Natural England wants to extend the existing Stiperstones National Nature Reserve, by joining up with landowners and partners to significantly increase the land declared as a National Nature Reserve by up to 5,000 hectares.

The Stiperstones National Nature Reserve is made up of a wild landscape of uplands, lowlands and woodland that attracts birds including red grouse, red kite, skylark, and snipe.

It is also home to invertebrates (insects) ranging from the hairy wood ant to the small pearl-bordered fritillary butterfly.

Emma Johnson, deputy director for Natural England in the West Midlands said: “There’s a great opportunity here in Shropshire to create better and bigger places for nature, that people can enjoy too.

"A 'super' National Nature Reserve joining up land with partners would be so beneficial, for example soaking up huge amounts of carbon and helping to reduce flooding downstream."

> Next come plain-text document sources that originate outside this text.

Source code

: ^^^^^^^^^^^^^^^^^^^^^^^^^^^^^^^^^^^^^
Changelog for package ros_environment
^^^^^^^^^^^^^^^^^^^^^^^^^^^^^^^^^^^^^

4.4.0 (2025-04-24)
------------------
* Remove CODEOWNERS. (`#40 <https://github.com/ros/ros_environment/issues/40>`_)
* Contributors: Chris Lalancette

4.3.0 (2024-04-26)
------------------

Residents, landowners and anyone with an interest can attend a public drop-in session taking place between 6pm and 9pm on Wednesday, February 7 at the village hall in Snailbeach near Shrewsbury.

“Everyone is invited to find out more at the drop-in session where they will be able to talk to people from Natural England and some of the partner organisations involved," added Emma Johnson.

"There’ll be lots of information about the proposal, we really want to hear what people think.”

The Stiperstones National Nature Reserve will be one of the Kings Series of National Nature Reserves which were launched last year to celebrate the coronation of King Charles III.

The plans will see the creation of five major National Nature Reserves named every year for the next five years - 25 in total - leaving a lasting public legacy for people and nature.

As Prince of Wales, His Majesty expressed a deep love and concern for England’s wildlife, natural and rural places, frequently reflecting on his joy of walking and its role in promoting a healthy mind and body.